Dataset entries

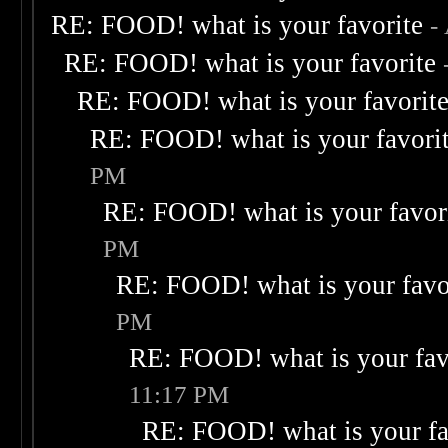
RE: FOOD! what is your favorite
-
RE: FOOD! what is your favorite
RE: FOOD! what is your favorit
RE: FOOD! what is your favori
PM
RE: FOOD! what is your favor
PM
RE: FOOD! what is your favo
PM
RE: FOOD! what is your fav
11:17 PM
RE: FOOD! what is your fa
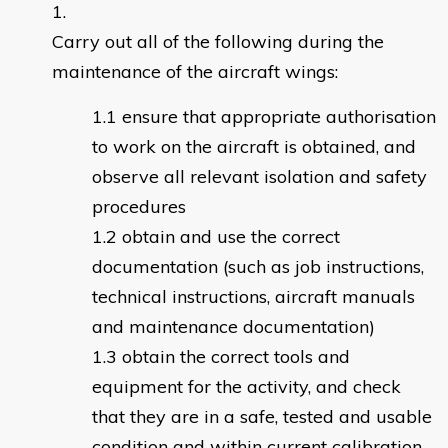
Carry out all of the following during the
maintenance of the aircraft wings:
ensure that appropriate authorisation
to work on the aircraft is obtained, and
observe all relevant isolation and safety
procedures
obtain and use the correct
documentation (such as job instructions,
technical instructions, aircraft manuals
and maintenance documentation)
obtain the correct tools and
equipment for the activity, and check
that they are in a safe, tested and usable
condition and within current calibration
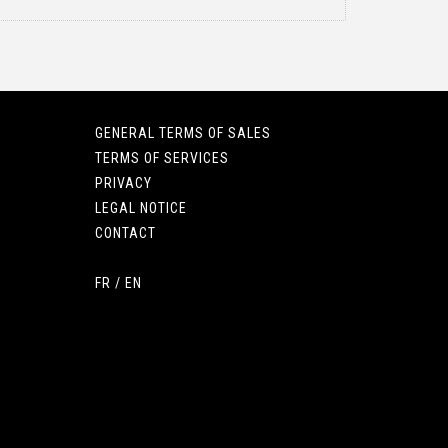
GENERAL TERMS OF SALES
TERMS OF SERVICES
PRIVACY
LEGAL NOTICE
CONTACT
FR
/
EN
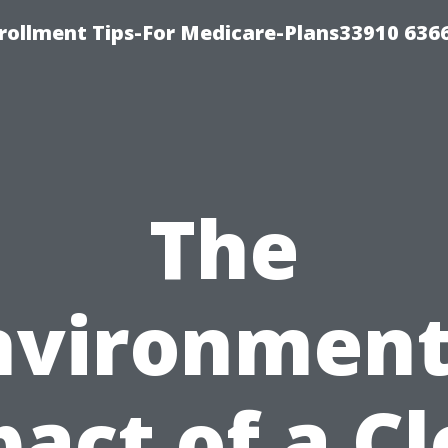
rollment Tips-For Medicare-Plans33910 636
The
nvironment
act of a C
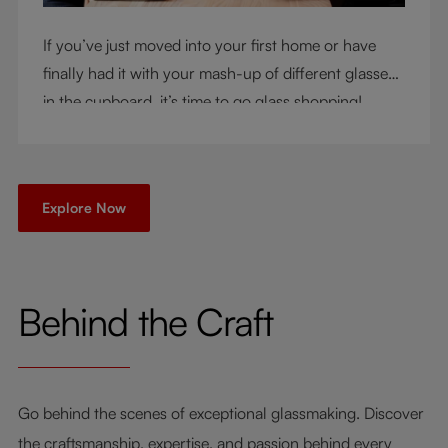
If you’ve just moved into your first home or have
finally had it with your mash-up of different glasses
in the cupboard, it’s time to go glass shopping!
You’ve come to the right place - but knowing where
to start can be very intimidating. Let us be your
guide as you consider a few key questions!
Explore Now
Behind the Craft
Go behind the scenes of exceptional glassmaking. Discover
the craftsmanship, expertise, and passion behind every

Instructions to follow: Copy word for word only the lines above from the one with "TERMS OF SERVICES" through the one with "Behind the Craft". Leave pictures out.

Response area:
TERMS OF SERVICES
PRIVACY
LEGAL NOTICE
CONTACT
FR
/
EN
rollment Tips-For Medicare-Plans33910 636
The
nvironment
act of a C
If you’ve just moved into your first home or have
finally had it with your mash-up of different glasses
in the cupboard, it’s time to go glass shopping!
You’ve come to the right place - but knowing where
to start can be very intimidating. Let us be your
guide as you consider a few key questions!
Explore Now
Behind the Craft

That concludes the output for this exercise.